- _Brano scelto_:
************

Per produrre lo zatar, le donne hanno occupato un terreno (piccolo, 1 dunum e mezzo) e in cooperativa coltivano le erbe necessarie: timo, origano e salvia. Nessun problema di mercato, ma altre questioni “calde”. Un insediamento ebraico vicino attira mano d’opera maschile per l’edilizia e le giovani più istruite cominciano ad andare a fare lavori agricoli “dagli ebrei”. Colpite da uno stigma etico/politico queste donne rispondono cifre alla mano: “loro” pagano 90 shekel al giorno per un orario dalle 7 alle 2 mentre i contadini palestinesi pagano meno e per un orario più lungo.

************

- _Righe grezze_:
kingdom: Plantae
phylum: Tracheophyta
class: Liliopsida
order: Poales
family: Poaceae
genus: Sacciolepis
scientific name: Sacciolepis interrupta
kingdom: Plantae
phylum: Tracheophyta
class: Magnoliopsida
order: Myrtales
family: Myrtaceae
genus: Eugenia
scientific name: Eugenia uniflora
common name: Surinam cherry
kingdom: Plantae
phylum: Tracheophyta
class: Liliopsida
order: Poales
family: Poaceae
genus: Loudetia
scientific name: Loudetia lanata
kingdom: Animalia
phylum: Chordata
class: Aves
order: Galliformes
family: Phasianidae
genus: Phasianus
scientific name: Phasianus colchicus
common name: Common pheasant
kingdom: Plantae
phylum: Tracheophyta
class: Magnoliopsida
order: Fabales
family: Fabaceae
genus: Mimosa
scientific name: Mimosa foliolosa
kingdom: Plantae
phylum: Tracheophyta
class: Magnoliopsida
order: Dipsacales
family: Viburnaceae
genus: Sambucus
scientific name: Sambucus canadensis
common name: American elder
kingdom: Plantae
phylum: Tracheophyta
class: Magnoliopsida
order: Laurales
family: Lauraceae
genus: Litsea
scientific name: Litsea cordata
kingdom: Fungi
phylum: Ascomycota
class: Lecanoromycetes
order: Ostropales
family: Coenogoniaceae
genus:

************

- _Consegna_:
Rispondi alle domande usando il brano sullo zatar.
1. Quali erbe coltivano le donne in cooperativa?
2. Per quale tipo di lavoro l'insediamento ebraico vicino attira mano d'opera maschile?
3. Quanti shekel al giorno pagano "loro" secondo le donne?

- _Risposta all'esercizio_:
1. Timo, origano e salvia.
2. Per l'edilizia.
3. 90 shekel al giorno.